● Data for this exercise:
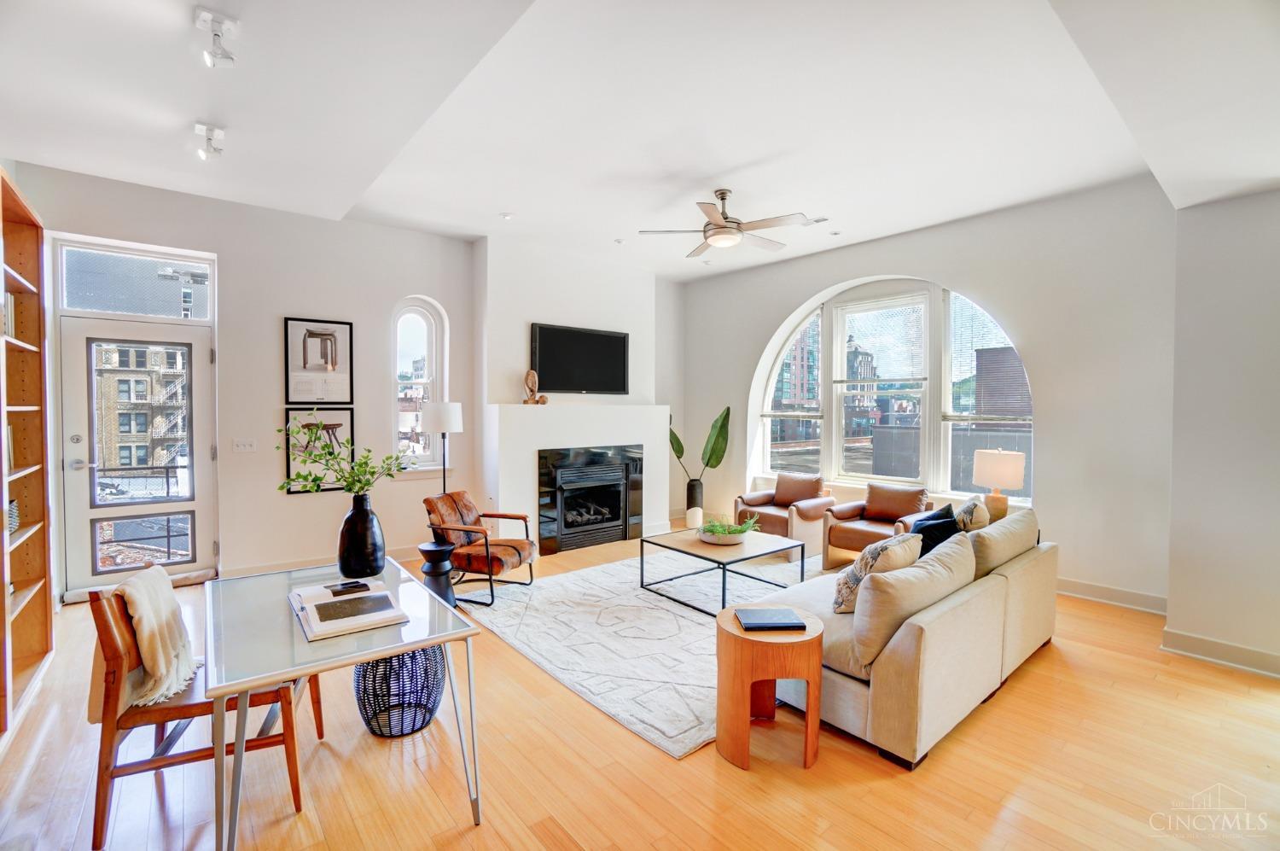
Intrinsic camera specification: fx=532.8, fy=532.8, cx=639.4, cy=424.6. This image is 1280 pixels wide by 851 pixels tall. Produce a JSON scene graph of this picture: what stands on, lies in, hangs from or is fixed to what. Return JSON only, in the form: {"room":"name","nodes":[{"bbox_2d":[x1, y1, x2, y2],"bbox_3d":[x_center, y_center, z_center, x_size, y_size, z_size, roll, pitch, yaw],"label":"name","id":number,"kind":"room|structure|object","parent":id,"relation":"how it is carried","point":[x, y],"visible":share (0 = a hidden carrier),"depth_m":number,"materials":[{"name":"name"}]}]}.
{"room":"living room","nodes":[
{"label":"living room","id":0,"kind":"room"},
{"bbox_2d":[5,160,477,599],"bbox_3d":[-3.148,-0.299,4.709,4.007,3.200,0.195,-1,2,-40],"label":"left wall","id":1,"kind":"structure","parent":0,"point":[386,296],"depth_m":4.64,"materials":[{"name":"white paint"}]},
{"bbox_2d":[56,236,215,319],"bbox_3d":[-3.954,-1.105,4.230,0.901,0.489,0.052,-1,2,-40],"label":"transom window","id":2,"kind":"structure","parent":1,"relation":"in","point":[81,305],"depth_m":4.18,"materials":[{"name":"clear glass"}]},
{"bbox_2d":[55,309,216,591],"bbox_3d":[-3.972,0.235,4.278,0.909,2.074,0.143,-1,2,-40],"label":"glass door","id":3,"kind":"structure","parent":1,"relation":"in","point":[91,514],"depth_m":4.25,"materials":[{"name":"white glass"}]},
{"bbox_2d":[231,437,257,452],"bbox_3d":[-3.334,0.169,4.489,0.162,0.115,0.017,-1,2,-40],"label":"light switch","id":4,"kind":"object","parent":1,"relation":"attached to","point":[249,447],"visible":0.97,"depth_m":4.49,"materials":[{"name":"white plastic"}]},
{"bbox_2d":[283,407,354,493],"bbox_3d":[-2.840,0.218,4.737,0.546,0.729,0.031,-1,2,-40],"label":"framed picture","id":5,"kind":"object","parent":1,"relation":"attached to","point":[346,420],"visible":0.59,"depth_m":4.73,"materials":[{"name":"black"}]},
{"bbox_2d":[285,316,354,404],"bbox_3d":[-2.846,-0.548,4.742,0.466,0.743,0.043,-1,2,-40],"label":"framed picture","id":6,"kind":"object","parent":1,"relation":"attached to","point":[329,368],"visible":0.99,"depth_m":4.73},
{"bbox_2d":[220,544,423,578],"bbox_3d":[-2.642,1.242,4.945,2.229,0.114,0.020,-1,2,-40],"label":"baseboard","id":7,"kind":"structure","parent":1,"relation":"attached to","point":[399,551],"depth_m":4.71,"materials":[{"name":"white paint"}]},
{"bbox_2d":[391,296,447,469],"bbox_3d":[-2.245,-0.378,5.359,0.562,1.807,0.141,-1,2,-40],"label":"arched window","id":8,"kind":"structure","parent":1,"relation":"in","point":[411,316],"depth_m":5.38,"materials":[{"name":"white glass"}]},
{"bbox_2d":[473,234,681,549],"bbox_3d":[-0.645,-0.300,6.155,2.508,3.227,0.574,-1,2,-40],"label":"fireplace wall","id":9,"kind":"structure","parent":0,"point":[494,264],"depth_m":5.67,"materials":[{"name":"white paint"}]},
{"bbox_2d":[529,322,628,395],"bbox_3d":[-0.646,-0.685,5.808,1.181,0.731,0.079,-1,2,-40],"label":"television","id":10,"kind":"object","parent":9,"relation":"attached to","point":[539,358],"visible":1,"depth_m":5.73,"materials":[{"name":"black plastic"}]},
{"bbox_2d":[536,444,644,553],"bbox_3d":[-0.538,0.768,5.812,1.237,1.076,0.262,-1,2,-40],"label":"fireplace","id":11,"kind":"object","parent":9,"relation":"in","point":[597,521],"visible":0.99,"depth_m":5.71,"materials":[{"name":"black metal"}]},
{"bbox_2d":[522,368,547,403],"bbox_3d":[-1.067,-0.382,5.376,0.219,0.376,0.193,-1,2,-40],"label":"figurine","id":12,"kind":"object","parent":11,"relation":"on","point":[532,373],"visible":0.98,"depth_m":5.34,"materials":[{"name":"wood"}]},
{"bbox_2d":[0,522,1279,850],"bbox_3d":[0.424,1.414,2.916,7.184,0.105,7.868,-1,2,-40],"label":"floor","id":13,"kind":"structure","parent":0,"point":[1115,658],"depth_m":2.14,"materials":[{"name":"wood"}]},
{"bbox_2d":[0,168,53,736],"bbox_3d":[-3.096,0.127,2.453,0.312,2.480,1.261,-1,2,-40],"label":"bookshelf","id":14,"kind":"object","parent":13,"relation":"on","point":[38,395],"visible":0.98,"depth_m":2.90,"materials":[{"name":"brown wood"}]},
{"bbox_2d":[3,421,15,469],"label":"books","id":15,"kind":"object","parent":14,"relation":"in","point":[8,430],"visible":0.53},
{"bbox_2d":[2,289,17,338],"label":"books","id":16,"kind":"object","parent":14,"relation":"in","point":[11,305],"visible":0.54,"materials":[{"name":"white paper"}]},
{"bbox_2d":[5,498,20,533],"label":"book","id":17,"kind":"object","parent":14,"relation":"in","point":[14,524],"visible":0.58,"depth_m":2.68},
{"bbox_2d":[86,570,314,850],"bbox_3d":[-1.638,0.970,2.042,0.583,0.825,0.536,0,2,-21],"label":"wooden chair","id":18,"kind":"object","parent":13,"relation":"on","point":[206,710],"visible":0.64,"depth_m":1.83,"materials":[{"name":"brown wood"}]},
{"bbox_2d":[113,564,199,708],"bbox_3d":[-1.799,0.769,1.985,0.269,0.384,0.459,0,2,-20],"label":"throw blanket","id":19,"kind":"object","parent":18,"relation":"on","point":[148,663],"visible":0.82,"depth_m":1.89,"materials":[{"name":"beige fabric"}]},
{"bbox_2d":[205,557,482,850],"bbox_3d":[-1.152,1.037,2.020,0.726,0.707,1.162,-1,2,-40],"label":"glass desk","id":20,"kind":"object","parent":13,"relation":"on","point":[404,643],"visible":0.87,"depth_m":1.74,"materials":[{"name":"clear glass"}]},
{"bbox_2d":[287,577,409,641],"bbox_3d":[-1.083,0.658,1.965,0.315,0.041,0.474,-1,2,-40],"label":"open book","id":21,"kind":"object","parent":20,"relation":"on","point":[339,628],"visible":0.83,"depth_m":1.88,"materials":[{"name":"white paper"}]},
{"bbox_2d":[326,580,369,595],"bbox_3d":[-1.131,0.631,2.067,0.136,0.014,0.061,-1,2,-40],"label":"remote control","id":22,"kind":"object","parent":21,"relation":"on","point":[339,591],"visible":0.98,"depth_m":2.05,"materials":[{"name":"black plastic"}]},
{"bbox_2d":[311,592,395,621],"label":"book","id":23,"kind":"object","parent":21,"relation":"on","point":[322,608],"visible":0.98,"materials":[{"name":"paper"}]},
{"bbox_2d":[336,490,386,580],"bbox_3d":[-1.206,0.468,2.311,0.193,0.366,0.195,-1,2,-40],"label":"black vase","id":24,"kind":"object","parent":20,"relation":"on","point":[367,526],"visible":0.98,"depth_m":2.24,"materials":[{"name":"black ceramic"}]},
{"bbox_2d":[276,411,408,497],"bbox_3d":[-1.362,0.194,2.477,0.583,0.498,0.384,0,1,8],"label":"green branch","id":25,"kind":"object","parent":24,"relation":"in","point":[324,447],"visible":0.96,"depth_m":2.45,"materials":[{"name":"green plant"}]},
{"bbox_2d":[351,644,446,737],"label":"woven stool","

● How to complete this task:
Each entry is to be transcribed verbatim, and any picture in it is to be skipped.

● Expected answer:
Intrinsic camera specification: fx=532.8, fy=532.8, cx=639.4, cy=424.6. This image is 1280 pixels wide by 851 pixels tall. Produce a JSON scene graph of this picture: what stands on, lies in, hangs from or is fixed to what. Return JSON only, in the form: {"room":"name","nodes":[{"bbox_2d":[x1, y1, x2, y2],"bbox_3d":[x_center, y_center, z_center, x_size, y_size, z_size, roll, pitch, yaw],"label":"name","id":number,"kind":"room|structure|object","parent":id,"relation":"how it is carried","point":[x, y],"visible":share (0 = a hidden carrier),"depth_m":number,"materials":[{"name":"name"}]}]}.
{"room":"living room","nodes":[
{"label":"living room","id":0,"kind":"room"},
{"bbox_2d":[5,160,477,599],"bbox_3d":[-3.148,-0.299,4.709,4.007,3.200,0.195,-1,2,-40],"label":"left wall","id":1,"kind":"structure","parent":0,"point":[386,296],"depth_m":4.64,"materials":[{"name":"white paint"}]},
{"bbox_2d":[56,236,215,319],"bbox_3d":[-3.954,-1.105,4.230,0.901,0.489,0.052,-1,2,-40],"label":"transom window","id":2,"kind":"structure","parent":1,"relation":"in","point":[81,305],"depth_m":4.18,"materials":[{"name":"clear glass"}]},
{"bbox_2d":[55,309,216,591],"bbox_3d":[-3.972,0.235,4.278,0.909,2.074,0.143,-1,2,-40],"label":"glass door","id":3,"kind":"structure","parent":1,"relation":"in","point":[91,514],"depth_m":4.25,"materials":[{"name":"white glass"}]},
{"bbox_2d":[231,437,257,452],"bbox_3d":[-3.334,0.169,4.489,0.162,0.115,0.017,-1,2,-40],"label":"light switch","id":4,"kind":"object","parent":1,"relation":"attached to","point":[249,447],"visible":0.97,"depth_m":4.49,"materials":[{"name":"white plastic"}]},
{"bbox_2d":[283,407,354,493],"bbox_3d":[-2.840,0.218,4.737,0.546,0.729,0.031,-1,2,-40],"label":"framed picture","id":5,"kind":"object","parent":1,"relation":"attached to","point":[346,420],"visible":0.59,"depth_m":4.73,"materials":[{"name":"black"}]},
{"bbox_2d":[285,316,354,404],"bbox_3d":[-2.846,-0.548,4.742,0.466,0.743,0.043,-1,2,-40],"label":"framed picture","id":6,"kind":"object","parent":1,"relation":"attached to","point":[329,368],"visible":0.99,"depth_m":4.73},
{"bbox_2d":[220,544,423,578],"bbox_3d":[-2.642,1.242,4.945,2.229,0.114,0.020,-1,2,-40],"label":"baseboard","id":7,"kind":"structure","parent":1,"relation":"attached to","point":[399,551],"depth_m":4.71,"materials":[{"name":"white paint"}]},
{"bbox_2d":[391,296,447,469],"bbox_3d":[-2.245,-0.378,5.359,0.562,1.807,0.141,-1,2,-40],"label":"arched window","id":8,"kind":"structure","parent":1,"relation":"in","point":[411,316],"depth_m":5.38,"materials":[{"name":"white glass"}]},
{"bbox_2d":[473,234,681,549],"bbox_3d":[-0.645,-0.300,6.155,2.508,3.227,0.574,-1,2,-40],"label":"fireplace wall","id":9,"kind":"structure","parent":0,"point":[494,264],"depth_m":5.67,"materials":[{"name":"white paint"}]},
{"bbox_2d":[529,322,628,395],"bbox_3d":[-0.646,-0.685,5.808,1.181,0.731,0.079,-1,2,-40],"label":"television","id":10,"kind":"object","parent":9,"relation":"attached to","point":[539,358],"visible":1,"depth_m":5.73,"materials":[{"name":"black plastic"}]},
{"bbox_2d":[536,444,644,553],"bbox_3d":[-0.538,0.768,5.812,1.237,1.076,0.262,-1,2,-40],"label":"fireplace","id":11,"kind":"object","parent":9,"relation":"in","point":[597,521],"visible":0.99,"depth_m":5.71,"materials":[{"name":"black metal"}]},
{"bbox_2d":[522,368,547,403],"bbox_3d":[-1.067,-0.382,5.376,0.219,0.376,0.193,-1,2,-40],"label":"figurine","id":12,"kind":"object","parent":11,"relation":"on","point":[532,373],"visible":0.98,"depth_m":5.34,"materials":[{"name":"wood"}]},
{"bbox_2d":[0,522,1279,850],"bbox_3d":[0.424,1.414,2.916,7.184,0.105,7.868,-1,2,-40],"label":"floor","id":13,"kind":"structure","parent":0,"point":[1115,658],"depth_m":2.14,"materials":[{"name":"wood"}]},
{"bbox_2d":[0,168,53,736],"bbox_3d":[-3.096,0.127,2.453,0.312,2.480,1.261,-1,2,-40],"label":"bookshelf","id":14,"kind":"object","parent":13,"relation":"on","point":[38,395],"visible":0.98,"depth_m":2.90,"materials":[{"name":"brown wood"}]},
{"bbox_2d":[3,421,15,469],"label":"books","id":15,"kind":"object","parent":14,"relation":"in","point":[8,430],"visible":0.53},
{"bbox_2d":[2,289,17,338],"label":"books","id":16,"kind":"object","parent":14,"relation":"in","point":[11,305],"visible":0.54,"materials":[{"name":"white paper"}]},
{"bbox_2d":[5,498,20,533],"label":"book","id":17,"kind":"object","parent":14,"relation":"in","point":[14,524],"visible":0.58,"depth_m":2.68},
{"bbox_2d":[86,570,314,850],"bbox_3d":[-1.638,0.970,2.042,0.583,0.825,0.536,0,2,-21],"label":"wooden chair","id":18,"kind":"object","parent":13,"relation":"on","point":[206,710],"visible":0.64,"depth_m":1.83,"materials":[{"name":"brown wood"}]},
{"bbox_2d":[113,564,199,708],"bbox_3d":[-1.799,0.769,1.985,0.269,0.384,0.459,0,2,-20],"label":"throw blanket","id":19,"kind":"object","parent":18,"relation":"on","point":[148,663],"visible":0.82,"depth_m":1.89,"materials":[{"name":"beige fabric"}]},
{"bbox_2d":[205,557,482,850],"bbox_3d":[-1.152,1.037,2.020,0.726,0.707,1.162,-1,2,-40],"label":"glass desk","id":20,"kind":"object","parent":13,"relation":"on","point":[404,643],"visible":0.87,"depth_m":1.74,"materials":[{"name":"clear glass"}]},
{"bbox_2d":[287,577,409,641],"bbox_3d":[-1.083,0.658,1.965,0.315,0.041,0.474,-1,2,-40],"label":"open book","id":21,"kind":"object","parent":20,"relation":"on","point":[339,628],"visible":0.83,"depth_m":1.88,"materials":[{"name":"white paper"}]},
{"bbox_2d":[326,580,369,595],"bbox_3d":[-1.131,0.631,2.067,0.136,0.014,0.061,-1,2,-40],"label":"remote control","id":22,"kind":"object","parent":21,"relation":"on","point":[339,591],"visible":0.98,"depth_m":2.05,"materials":[{"name":"black plastic"}]},
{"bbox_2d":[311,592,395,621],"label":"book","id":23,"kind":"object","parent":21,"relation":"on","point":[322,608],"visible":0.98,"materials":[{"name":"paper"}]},
{"bbox_2d":[336,490,386,580],"bbox_3d":[-1.206,0.468,2.311,0.193,0.366,0.195,-1,2,-40],"label":"black vase","id":24,"kind":"object","parent":20,"relation":"on","point":[367,526],"visible":0.98,"depth_m":2.24,"materials":[{"name":"black ceramic"}]},
{"bbox_2d":[276,411,408,497],"bbox_3d":[-1.362,0.194,2.477,0.583,0.498,0.384,0,1,8],"label":"green branch","id":25,"kind":"object","parent":24,"relation":"in","point":[324,447],"visible":0.96,"depth_m":2.45,"materials":[{"name":"green plant"}]},
{"bbox_2d":[351,644,446,737],"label":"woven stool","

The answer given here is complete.